Now after 23 years at Bradley, Klotz said he will retire at the end of this semester. He’s had time to look back at his opportunities to help the Bradley community through various avenues, but especially through the competition.
“My enthusiasm for business, and startups in particular, stems from my desire to help others achieve their dreams of business ownership,” Klotz said in an email interview.
While he would also pursue this passion through law for 13 years, his desire for hands-on experience drove him to join Bradley in 1998 as the assistant director of the Illinois Small Business Development Center. He served as the center’s director two years later.
“I was able to teach a class for the first time and discovered that teaching students was more satisfying than anything else I had done,” Klotz said.
Klotz became director of programs at the Turner Center for Entrepreneurship in 2006, providing advice for Central Illinois-based companies, but his most integral Turner-based role came with the building of the entrepreneurship school in 2012.
Klotz was a member of a committee of faculty from each of the university’s schools that designed the Turner School’s structure over two years. He then served as its first managing director, with teaching covering everything from small business management to organizational collaboration and innovation.
“The scope of program offerings has changed through the years, but the mission remains the same: to provide students of all majors with an opportunity to gain entrepreneurial skills both inside and outside the classroom,” Klotz said.
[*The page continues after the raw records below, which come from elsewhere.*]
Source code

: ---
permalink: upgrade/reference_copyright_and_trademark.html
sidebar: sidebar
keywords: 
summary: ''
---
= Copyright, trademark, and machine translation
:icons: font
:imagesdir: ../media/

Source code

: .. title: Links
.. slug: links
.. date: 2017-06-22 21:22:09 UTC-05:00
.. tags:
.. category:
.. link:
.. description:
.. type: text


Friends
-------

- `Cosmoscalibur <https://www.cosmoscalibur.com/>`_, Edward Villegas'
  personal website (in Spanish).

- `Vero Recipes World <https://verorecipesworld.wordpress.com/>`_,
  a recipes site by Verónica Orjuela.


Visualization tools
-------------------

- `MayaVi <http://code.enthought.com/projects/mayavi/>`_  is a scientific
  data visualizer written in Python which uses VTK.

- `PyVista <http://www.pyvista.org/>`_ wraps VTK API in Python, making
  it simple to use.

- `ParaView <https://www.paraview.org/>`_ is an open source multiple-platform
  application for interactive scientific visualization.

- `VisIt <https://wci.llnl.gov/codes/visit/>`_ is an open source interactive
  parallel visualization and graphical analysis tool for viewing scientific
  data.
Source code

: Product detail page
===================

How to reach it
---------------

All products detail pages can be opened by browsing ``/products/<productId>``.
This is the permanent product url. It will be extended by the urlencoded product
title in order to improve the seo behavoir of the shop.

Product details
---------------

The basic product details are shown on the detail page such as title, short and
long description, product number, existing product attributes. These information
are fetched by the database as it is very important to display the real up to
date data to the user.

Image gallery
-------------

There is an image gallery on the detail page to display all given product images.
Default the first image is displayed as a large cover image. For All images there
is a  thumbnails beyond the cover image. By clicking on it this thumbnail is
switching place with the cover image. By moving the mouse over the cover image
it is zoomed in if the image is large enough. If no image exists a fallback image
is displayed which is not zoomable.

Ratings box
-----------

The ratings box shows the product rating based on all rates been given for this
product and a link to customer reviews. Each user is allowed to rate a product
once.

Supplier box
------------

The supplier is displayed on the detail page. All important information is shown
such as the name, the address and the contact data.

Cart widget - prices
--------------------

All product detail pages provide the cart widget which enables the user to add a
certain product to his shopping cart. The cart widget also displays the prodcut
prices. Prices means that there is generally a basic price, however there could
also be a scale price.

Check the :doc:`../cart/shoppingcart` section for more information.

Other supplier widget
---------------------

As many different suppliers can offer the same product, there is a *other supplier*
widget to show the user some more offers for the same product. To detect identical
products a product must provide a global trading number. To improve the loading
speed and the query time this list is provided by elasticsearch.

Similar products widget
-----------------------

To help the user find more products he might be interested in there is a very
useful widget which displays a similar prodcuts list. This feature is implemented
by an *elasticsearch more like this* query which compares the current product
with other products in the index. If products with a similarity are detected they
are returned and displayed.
Klotz has taken pleasure in guiding students’ business paths.
For example, he noticed students pitching solutions to social issues that led to the Turner School creating the Social Impact Challenge for ideas that individual, family or community well-being. The competition consists of only two rounds: screenings and presentations. Its second iteration is slated to take place during the upcoming spring semester.
“Sometimes a lifetime of entrepreneurial spark can start with encouragement [as] a student,” Klotz said. “If I can provide a student with encouragement and a belief in themselves and their ideas, I will feel like I have accomplished something positive during my years at Bradley.”